← Back to context

Comment by 01100011

7 hours ago

Rule 3 gets me into trouble with CS majors a lot. I'm an EE by education and entered into SW via the bottom floor(embedded C/ASM) so it was late in my career before I knew the formal definition of big-O and complexity.

For most of my career, sticking to rule 3 made the most sense. When the CS major would be annoying and talk about big-O they usually forgot n was tiny. But then my job changed. I started working on different things. Suddenly my job started sounding more like a leetcode interview people complain about. Now n really is big and now it really does matter.

Keep in mind that Rob Pike comes from a different era when programming for 'big iron' looked a lot more like programming for an embedded microcontroller now.

I actually disagree with Rule 3! While numbers are usually small being fast on small cases generally isn't as important as performing acceptably on large cases. So I prefer to take the better big-O so that it doesn't slow down unacceptably on real-world edge-case stresses. (The type of workloads that the devs often don't experience but your big customers will.)

Of course there is a balance to this, the engineering time to implement both options is an important consideration. But given both algorithms are relatively easy to implement I will default to the one that is faster at large sizes even if it is slower at common sizes. I do suspect that there is an implicit assumption that "fancy" algorithms take longer and are harder to implement. But in many cases both algorithms are in the standard library and just need to be selected. If this post focused on "fancy" in terms of actual time to implement rather than speed for common sizes I would be more inclined to agree with it.

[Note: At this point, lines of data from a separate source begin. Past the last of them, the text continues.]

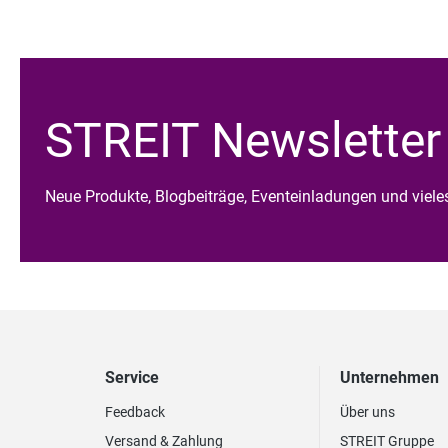
STREIT Newsletter
Neue Produkte, Blogbeiträge, Eventeinladungen und viel
Service
Unternehmen
Feedback
Über uns
Versand & Zahlung
STREIT Gruppe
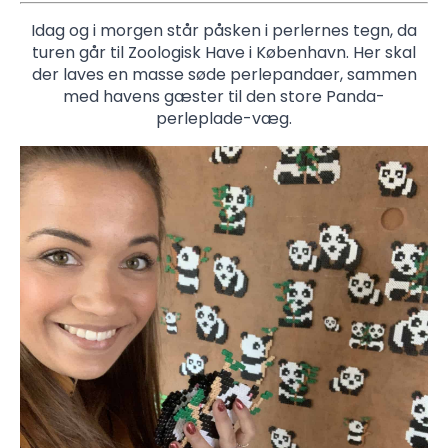
Idag og i morgen står påsken i perlernes tegn, da
turen går til Zoologisk Have i København. Her skal
der laves en masse søde perlepandaer, sammen
med havens gæster til den store Panda-
perleplade-væg.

I wrote an article about this a while back: https://kevincox.ca/2023/05/09/less-than-quadratic/

  • Rule 3 was true 1989, back then computers were so slow and had barely any ram so most things you did only was reasonable for small number of inputs. Today we almost always have large amounts of inputs so its different.

Well it is hedged with the word "fancy". I think a charitable reading is to understand the problem domain. If N is always small then trying to minimize the big-O is just showing off and likely counterproductive in many ways. If N is large, it might be a requirement.

Most people don't need FFT algorithm for multiplying large numbers, Karatsuba's algorithm is fine. But in some domains the difference does matter.

Personally I usually see the opposite effect - people first reach for a too-naive approach and implement some O(n^2) algorithm where it wouldn't have even been more complex to implement something O(n) or O(n log n). And n is almost always small so it works fine, until it blows up spectacularly.

  • > Personally I usually see the opposite effect - people first reach for a too-naive approach and implement some O(n^2) algorithm where it wouldn't have even been more complex to implement something O(n) or O(n log n). And n is almost always small so it works fine, until it blows up spectacularly.

    Same. People solve in ways that are very obviously going to cause serious problems in only a few short weeks or months and it’s endlessly frustrating. If you’re building a prototype, fine, but if you’re building for production, very far from fine.

    Most frustrating because often there’s next to no cost in selecting and implementing the correct architecture, domain model, data structure, or algorithm up front.

My father did some programming in Fortran and Assembly of various flavors. He was always partial to lookup tables where they could replace complicated conditionals or computations. Memory was precious in his day but it could still be worth it if your program did something repeatedly (which most do).